DistilBERT, a distilled version of BERT: smaller, faster, cheaper and lighter (1910.01108v4)

Published 2 Oct 2019 in cs.CL

Abstract: As Transfer Learning from large-scale pre-trained models becomes more prevalent in NLP, operating these large models in on-the-edge and/or under constrained computational training or inference budgets remains challenging. In this work, we propose a method to pre-train a smaller general-purpose language representation model, called DistilBERT, which can then be fine-tuned with good performances on a wide range of tasks like its larger counterparts. While most prior work investigated the use of distillation for building task-specific models, we leverage knowledge distillation during the pre-training phase and show that it is possible to reduce the size of a BERT model by 40%, while retaining 97% of its language understanding capabilities and being 60% faster. To leverage the inductive biases learned by larger models during pre-training, we introduce a triple loss combining LLMing, distillation and cosine-distance losses. Our smaller, faster and lighter model is cheaper to pre-train and we demonstrate its capabilities for on-device computations in a proof-of-concept experiment and a comparative on-device study.

PDF Abstract

DistilBERT: A Distilled Version of BERT with Superior Efficiency

In the evolving landscape of NLP, large-scale pre-trained models have become an indispensable tool, enhancing performance across a wide array of tasks. However, the computational demands and environmental costs of these models present significant challenges, particularly when aiming for efficient on-device computations. The paper "DistilBERT, a distilled version of BERT: smaller, faster, cheaper, and lighter" by Victor Sanh, Lysandre Debut, Julien Chaumond, and Thomas Wolf addresses these issues by introducing a smaller and more efficient version of BERT, named DistilBERT.

Pre-training with Knowledge Distillation

Traditionally, knowledge distillation has been employed for building task-specific models. In contrast, this work leverages distillation during the pre-training phase to create a general-purpose language representation model. By employing a triple loss function that combines LLMing, distillation, and cosine-distance losses, the authors have demonstrated a reduction in model size by 40% while retaining 97% of BERT's language understanding capabilities. This results in a model that is 60% faster at inference time.

Methodology

Model Architecture and Training

DistilBERT maintains the general architecture of BERT but with several modifications aimed at reducing computational complexity while maximizing efficiency:

The number of layers is halved.
Token-type embeddings and the pooler are removed.
Optimal initialization is achieved by selecting one layer out of two from the teacher model (BERT).

The training of DistilBERT was conducted on a concatenation of English Wikipedia and Toronto Book Corpus, using 8 16GB V100 GPUs over approximately 90 hours.

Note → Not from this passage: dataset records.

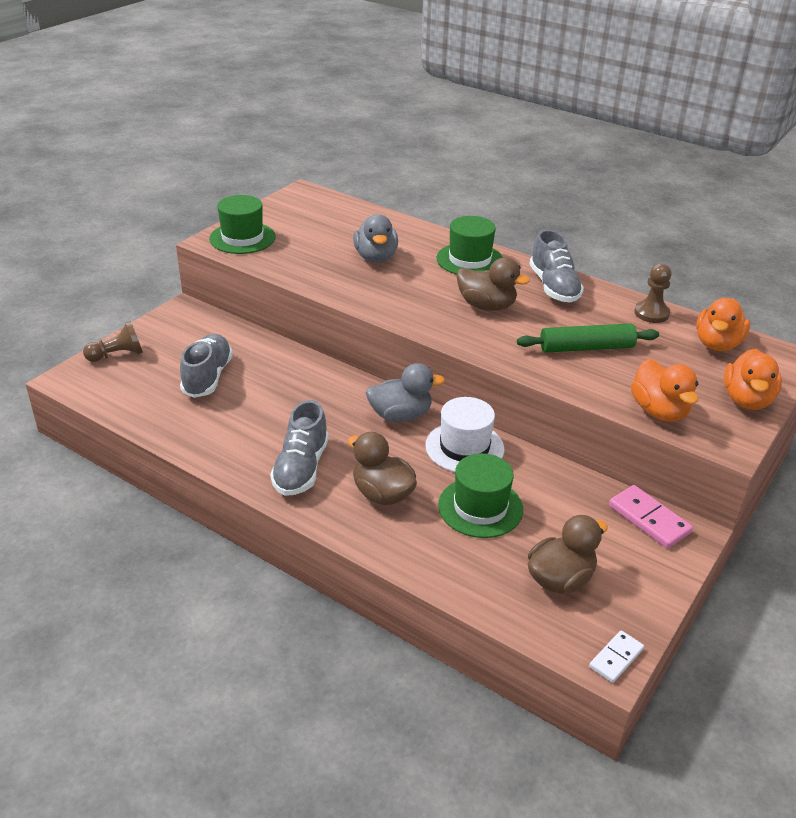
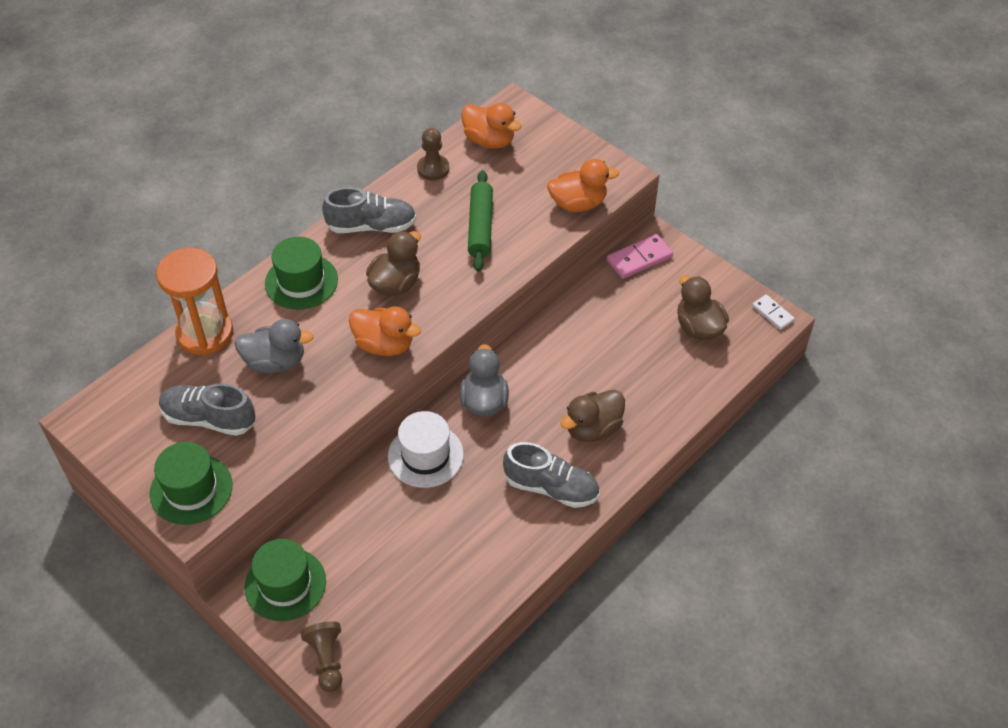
camera: 80 degrees left, 15 degrees up
(207, 377) = (389, 566): grey shoe -> grey shoe (209, 419)
(397, 225) = (205, 333): none -> orange hourglass
(464, 447) = (538, 360): white hat -> white hat (425, 455)
(480, 507) = (616, 362): green hat -> green hat (285, 584)
(746, 400) = (570, 147): orange duck -> orange duck (384, 345)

This is notably more efficient compared to other models, such as RoBERTa, which required substantial computational resources.

Distillation Process

The distillation process involves training a student model to replicate the behavior of a larger teacher model. The training objective combines:

Cross-Entropy Loss ( $L_{ce}$ ): Distillation loss over the teacher's soft target probabilities.
Masked LLMing Loss ( $L_{mlm}$ ): Standard loss used in BERT's pre-training.
Cosine Embedding Loss ( $L_{cos}$ ): Aligns the directions of the student and teacher hidden state vectors.

Experimental Results

The efficacy of DistilBERT was evaluated on the General Language Understanding Evaluation (GLUE) benchmark, comprising nine diverse NLP tasks. The results demonstrate that DistilBERT consistently matches or surpasses the ELMo baseline and retains 97% of BERT's performance despite a substantial reduction in parameters (Table 1).

Further evaluations on downstream tasks like IMDb sentiment classification and SQuAD v1.1 show that DistilBERT achieves comparable performance to BERT with significantly reduced inference time and computational requirements (Tables 2 and 3). Additional distillation steps during fine-tuning further enhance DistilBERT's performance close to BERT's capabilities.

Ablation Study

A comprehensive ablation paper indicates that each component of the triple loss substantially contributes to the model's performance. Notably, removing the cosine-distance loss and the masked LLMing loss reduces the GLUE macro-score appreciably, underscoring the importance of these components in the distillation process (Table 4).

Implications and Future Work

The introduction of DistilBERT has significant implications for both practical applications and future research:

On-device Computation: The efficient architecture of DistilBERT makes it suitable for edge applications, including mobile devices, as demonstrated by comparative inference speed and model size evaluations.
Environmental Impact: The reduced computational requirements of DistilBERT align with growing concerns about the environmental cost of large-scale model training.

Future research may explore further optimizations and applications of distillation techniques, considering other architectures and diverse NLP tasks. Additionally, integrating techniques like pruning and quantization with distillation may yield even more efficient models.

In conclusion, DistilBERT presents a compelling solution to the trade-offs between model size, performance, and efficiency, marking a significant step towards more sustainable and accessible NLP technologies. This work not only broadens the accessibility of advanced LLMs but also sets a precedent for future research in model compression and efficient training methodologies.